Below are some ways we can seek more equitable economic practices:

  • Capitalism is not God’s economics, and socialism is not from the devil. But socialism and communism are not God’s economics either. Kin-dom economics is not so much a single economic system, but how love and mutuality are core values that challenge and reform the current economic system we live so it can produce equity for all people. As churches in America, our prophetic and pastoral call is to the system we live in, capitalism. We must confess the truth of the history of American capitalism and how it grew in the stealing of labor and land from people of color.
  • Read Dr. Jonathan Tran’s “Asian Americans and the Spirit of Racial Capitalism” to see how racism, and its various forms of oppression like slavery, is a product of and service to capitalism. If we are to dismantle racism, we must deal with the inequitable processes and the inequitable outcomes of capitalism.
  • Read “Decolonizing Wealth” by Edgar Villanueva.
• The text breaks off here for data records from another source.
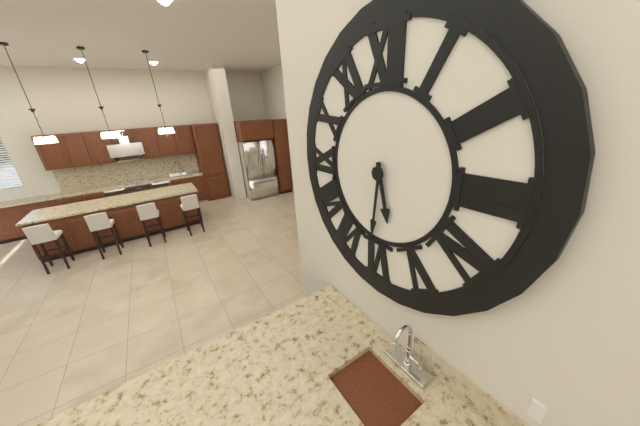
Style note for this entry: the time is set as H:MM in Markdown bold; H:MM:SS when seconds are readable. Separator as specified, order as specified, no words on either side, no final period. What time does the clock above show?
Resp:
**5:31**
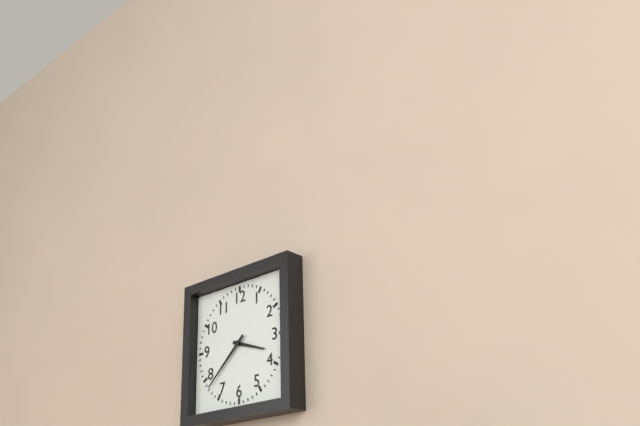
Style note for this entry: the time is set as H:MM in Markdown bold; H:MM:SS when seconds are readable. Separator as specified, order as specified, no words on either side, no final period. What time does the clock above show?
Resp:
**3:38**
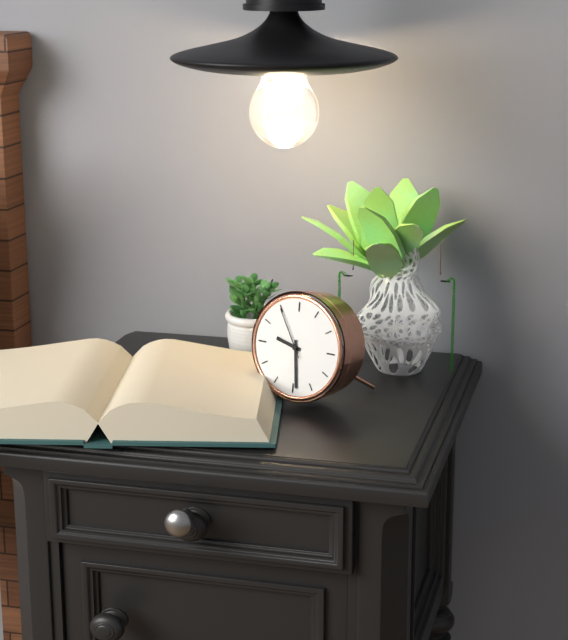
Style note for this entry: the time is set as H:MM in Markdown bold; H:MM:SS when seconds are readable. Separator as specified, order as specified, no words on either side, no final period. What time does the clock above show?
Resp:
**9:29:55**
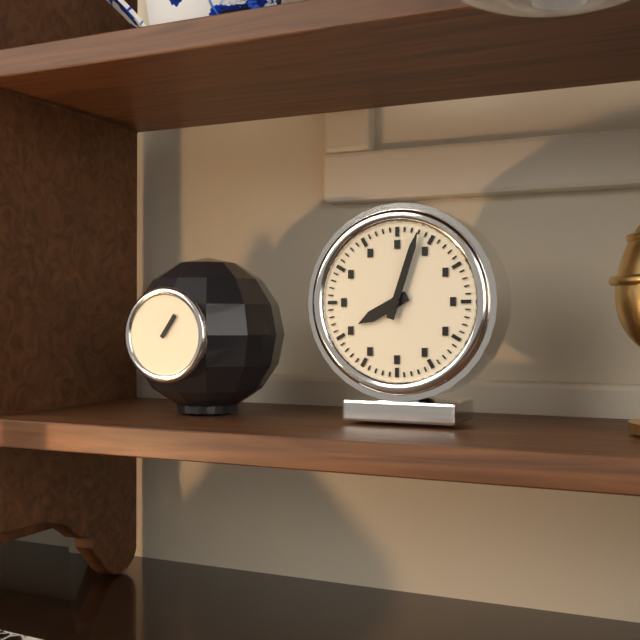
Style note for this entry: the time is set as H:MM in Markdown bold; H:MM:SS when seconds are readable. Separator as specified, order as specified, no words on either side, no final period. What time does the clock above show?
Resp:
**8:03**
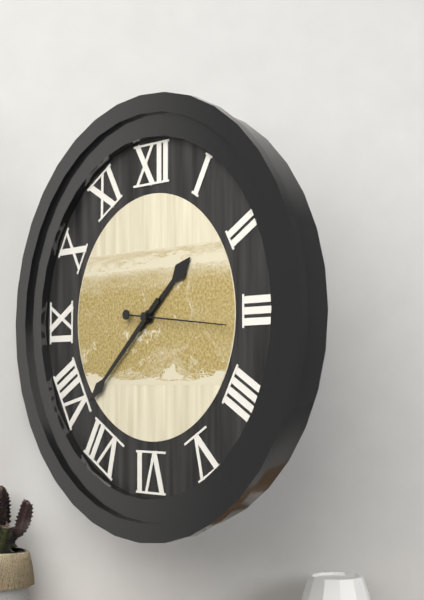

It shows how our current economic system formalized and normalized “colonizing tactics of division, control, and exploitation” (page 42). Villanueva offers wisdom from his Native heritage to shift our economics towards connection, relationships, and belongings.
  • While large systemic changes are part of the solution, attempting to change large, complex systems can demoralize and demobilize us. Instead, think of local and regional economic systems. This is the model the early church offers us. They didn’t take on the Empire from Herod’s palace or Caesar’s Palace. They started with their own possessions. What economic decisions are being made in local zoning? School board? Homeowners’ associations?
  • There’s a lot of power/resources in presbyteries and synods. Enormous shifts can happen simply by how the congregations already living in community (our mid councils) design the allocation of resources. For example, the massive gap between churches’ budgets, and among pastors’ salaries within any of our presbyteries. That gap is a product of a long historical, racist and colonial economics. Is there a more equitable way to “dispossess” of these gaps, and share that as there’s need? Can we start with the equity of the pastor’s salary? Of course we can. If we are committed to it by faith and love, then we have enough “imagination” in our mid councils to find our way to it.
  • Join and learn from Restorative Actions, which is “an economic equity initiative born from the intersection of theology, justice and economics. It allows U.S. Americans who benefit from institutional racism to provide a credible witness for justice by surrendering ill-gotten gains toward the establishment of just relationships with our Afro-American & Indigenous communities.”
  • What are some radical, innovative and simple ways you and your congregations are dispossessing and sharing?

The Rev. Samuel Son is manager of diversity and reconciliation in the Presbyterian Mission Agency.